Apologies for my recent lack of posting. While the first draft of the thesis got finished, I'm still working on edits and grappling with final papers and projects while still trying to maintain some semblance of a social life--you know, this whole being a student thing always feels a lot more difficult than it should seem to be. I mean, on face, all it is is getting academic work done and partying. How difficult can it be? (Very, apparently)

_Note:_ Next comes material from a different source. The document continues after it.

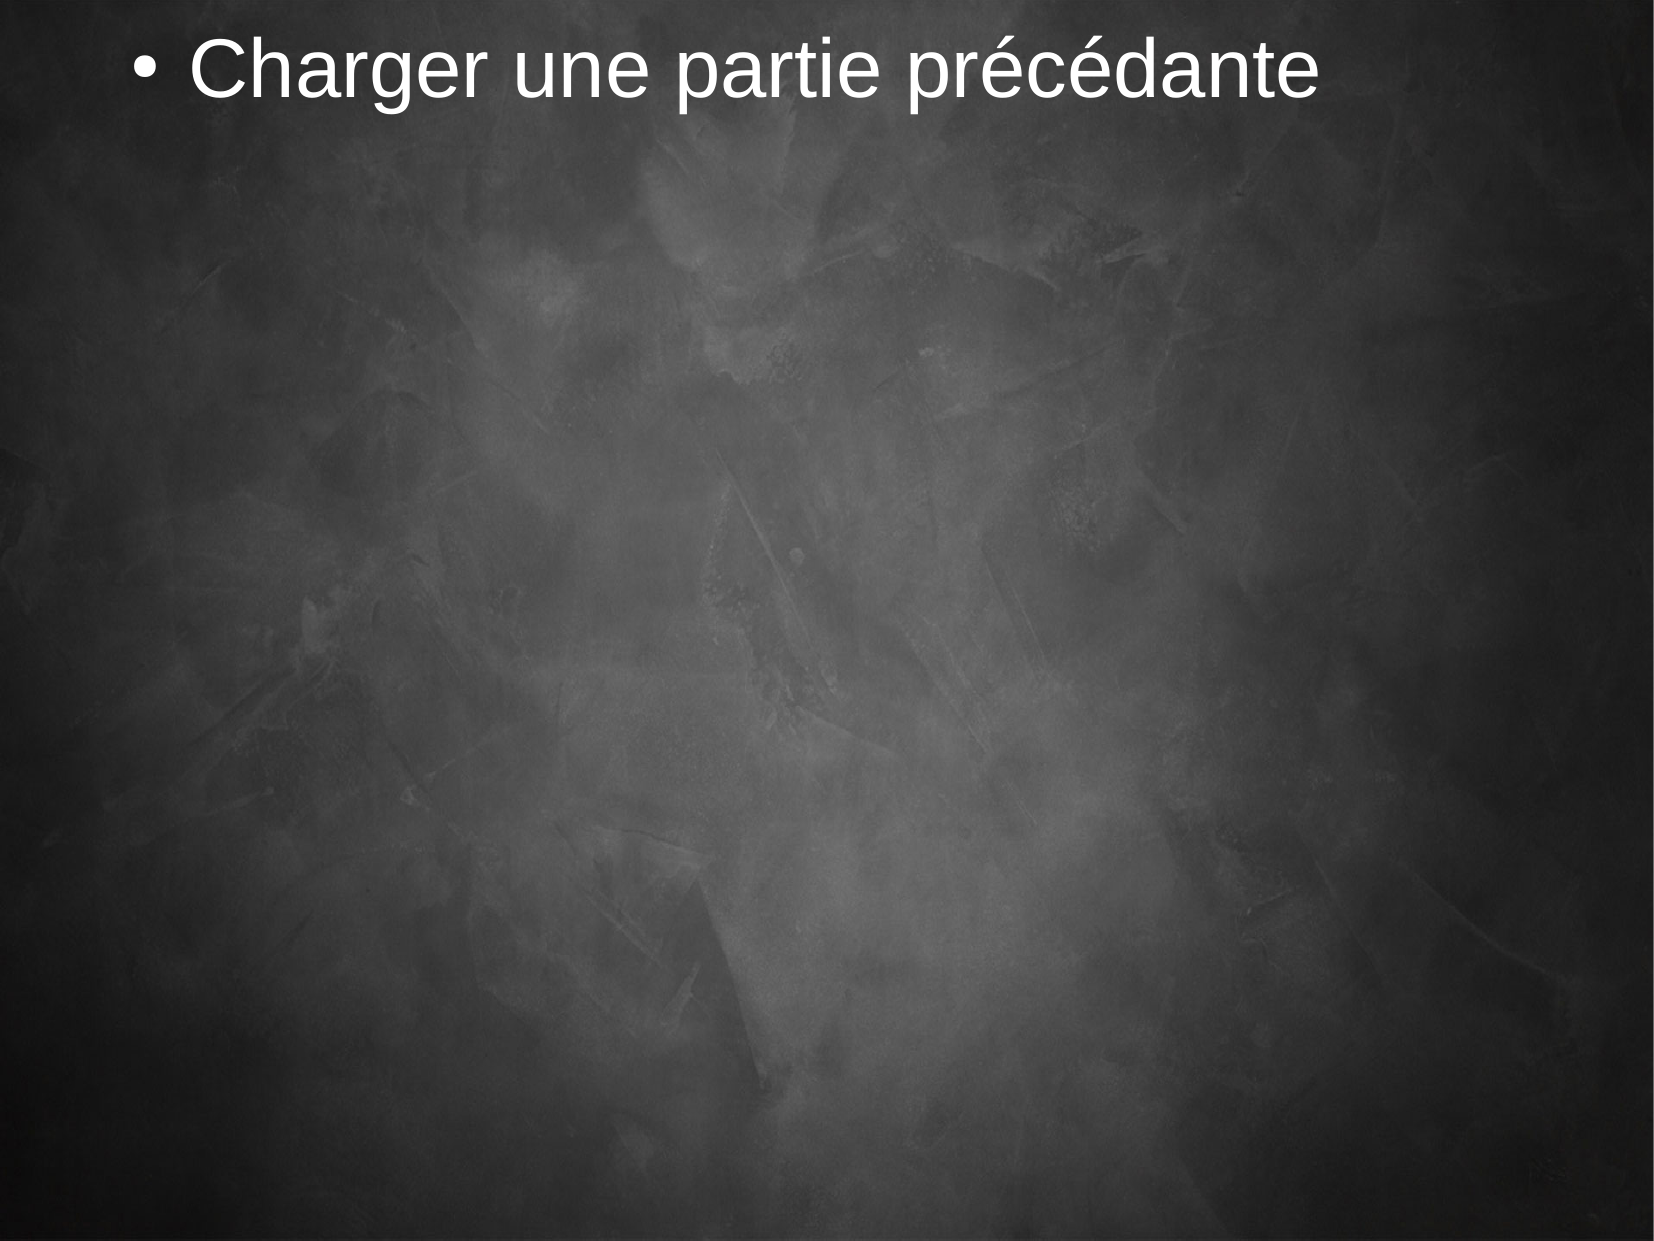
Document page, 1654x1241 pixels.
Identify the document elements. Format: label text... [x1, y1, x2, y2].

title Charger une partie précédante [106, 0, 1347, 163]
picture [0, 0, 1654, 1241]
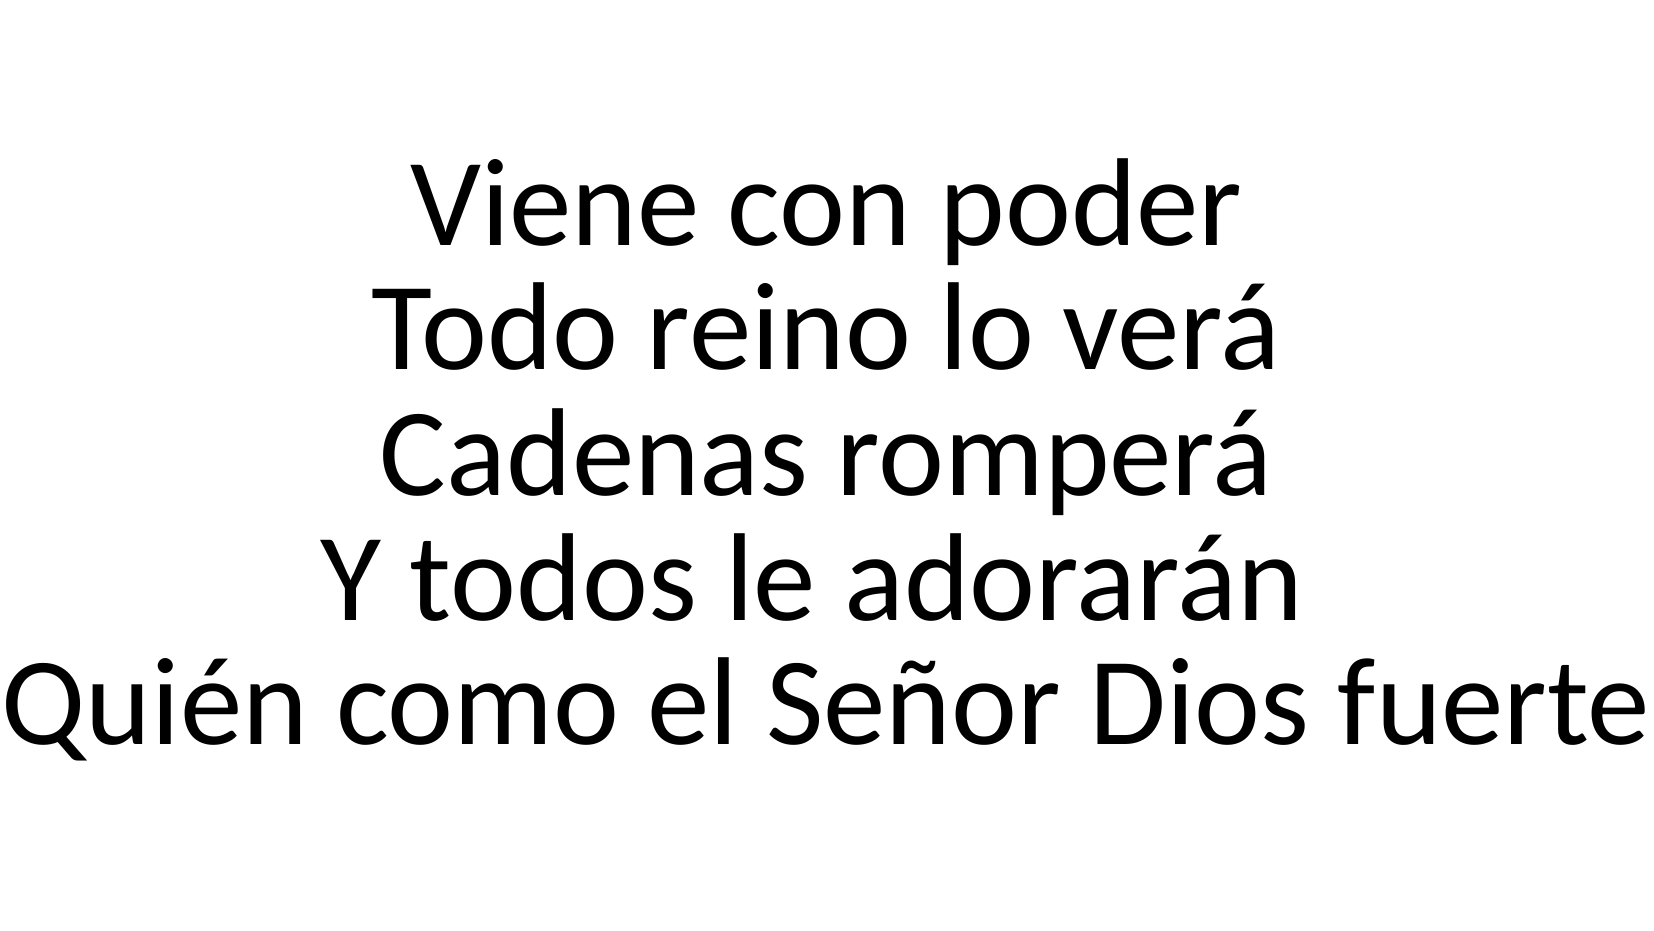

Most recently, though, I've been occupied with worrying about a very close friend of mine (lets call her C), who is currently dating someone (E) with an ex who has a tendency to exhibit some really disturbing behavior. Aside from constantly sending E vicious emails about how much she hates and wants to hurt him, she's been similarly harassing C (including signing her up for a lot of weight loss spam mail) and has even tried to justify it by claiming that she only does so because it's the most effective way to hurt E.
In the last week, things have escalated to the point where the ex has stolen and smashed E's property and, completely unprovoked, dumped a coke on him when they happened to run into each other. I'm really starting to worry about E and C's safety, and I'm hoping that they resolve things soon by getting a restraining order. While they have tried in the past (this behavior has gone on this whole semester) to just ignore her, I think it's becoming clear that this is just not enough to make her stop. She's clearly unstable and completely irrational...and at this point, it's much better to be safe than sorry.
In any case, this whole business has made me think a lot about love and expectation and the (dare I say proper?) ways to deal with disappointment. In late December, a relationship that I thought would last for the rest of my life ended and, putting the ridiculousness of that sentiment aside, I was completely devastated. However, since then, I've been so grateful for the time we've had apart. We had been together for two and a half years, and by the end, we became completely different people (in a negative way) because of the relationship. We constantly got into fights (both verbal and physical), and it was really difficult for us to have positive interactions with each other.
We're still regularly speaking, and to be completely honest, we're both committed to getting back together once we've resolved our issues. However, that means working through our issues in civil ways while still continuing on with our lives (instead of planning our lives for each other). I think this has done heaps for both of us, and I'm beginning to believe again that we can end up with each other. That said, he's coming to graduation in about a month, so I'll reserve any more final statements for when I can see how things go when we're actually face to face.